The input
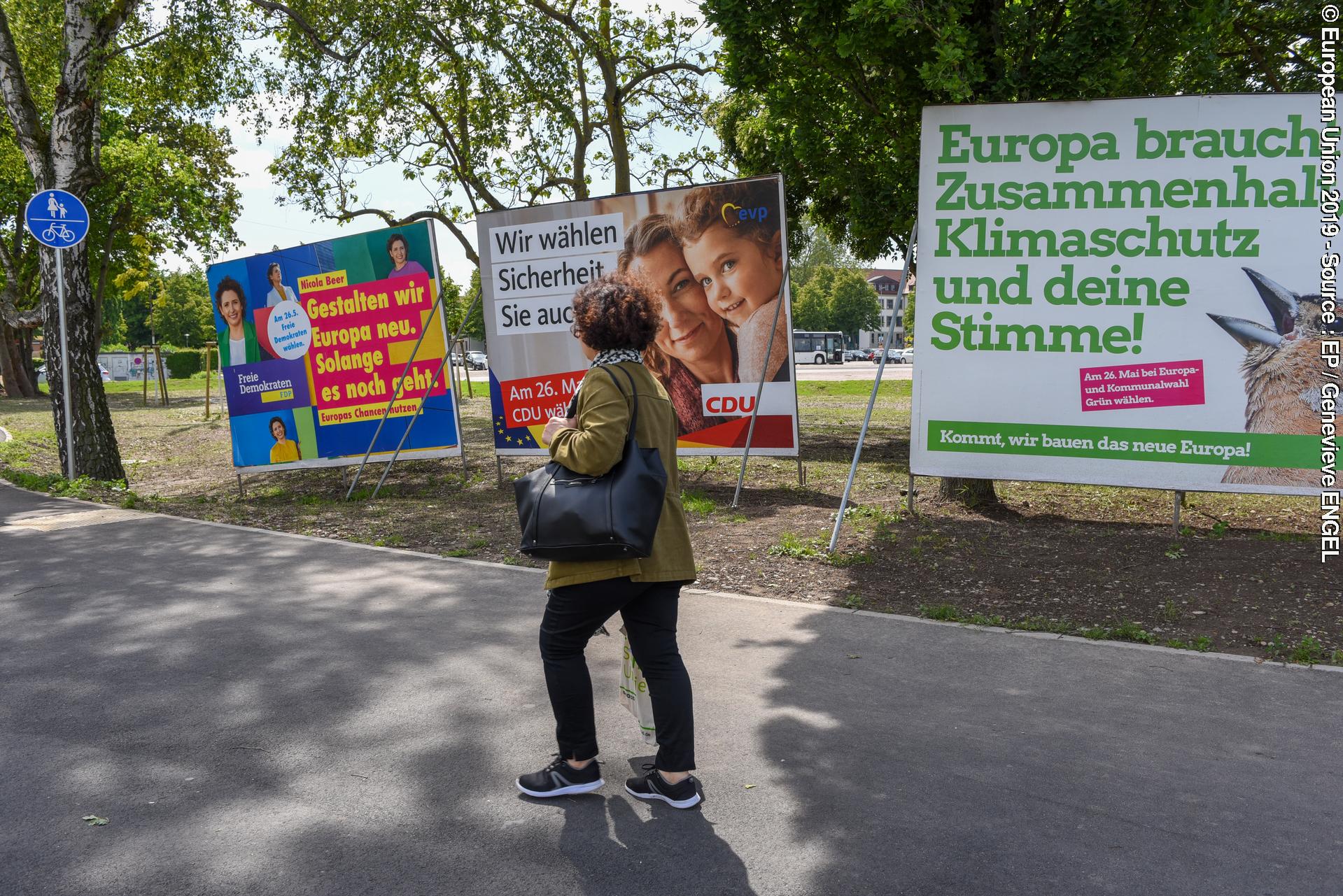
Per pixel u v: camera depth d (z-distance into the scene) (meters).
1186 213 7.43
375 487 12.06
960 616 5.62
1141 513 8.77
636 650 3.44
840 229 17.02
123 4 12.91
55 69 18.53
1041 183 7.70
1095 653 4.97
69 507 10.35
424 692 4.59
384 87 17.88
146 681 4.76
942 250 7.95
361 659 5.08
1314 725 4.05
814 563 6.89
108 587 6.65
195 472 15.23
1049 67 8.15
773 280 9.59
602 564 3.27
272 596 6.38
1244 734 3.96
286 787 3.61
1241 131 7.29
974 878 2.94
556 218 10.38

---

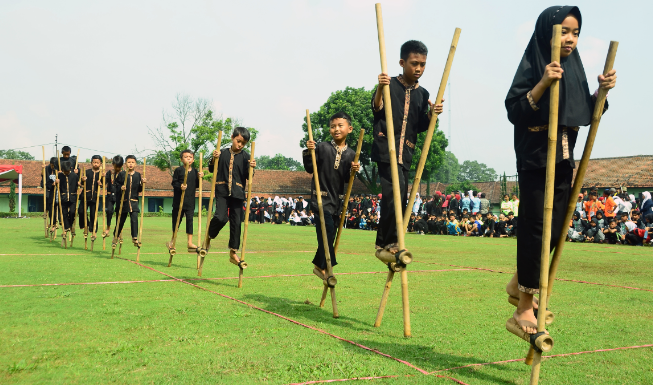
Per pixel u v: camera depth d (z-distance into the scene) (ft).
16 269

--

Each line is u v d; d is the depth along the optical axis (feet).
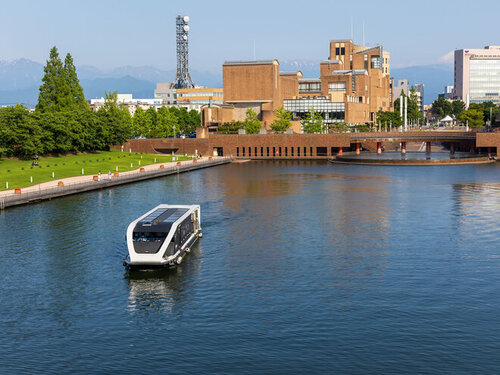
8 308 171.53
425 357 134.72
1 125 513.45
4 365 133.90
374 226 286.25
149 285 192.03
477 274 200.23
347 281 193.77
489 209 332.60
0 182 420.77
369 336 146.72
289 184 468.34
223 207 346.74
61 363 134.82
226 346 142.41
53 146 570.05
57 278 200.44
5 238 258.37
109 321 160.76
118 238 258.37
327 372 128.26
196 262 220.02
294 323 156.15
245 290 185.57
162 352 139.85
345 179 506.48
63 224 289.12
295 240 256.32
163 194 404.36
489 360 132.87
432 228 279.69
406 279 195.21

What needs to be done
Of the entries above, transcribe exactly those lines that fall between the line containing "384 87 17.88" and the line containing "556 218 10.38", together with those two lines.

Response for this exercise
384 87 17.88
146 681 4.76
942 250 7.95
361 659 5.08
1314 725 4.05
814 563 6.89
108 587 6.65
195 472 15.23
1049 67 8.15
773 280 9.59
602 564 3.27
272 596 6.38
1244 734 3.96
286 787 3.61
1241 131 7.29
974 878 2.94
556 218 10.38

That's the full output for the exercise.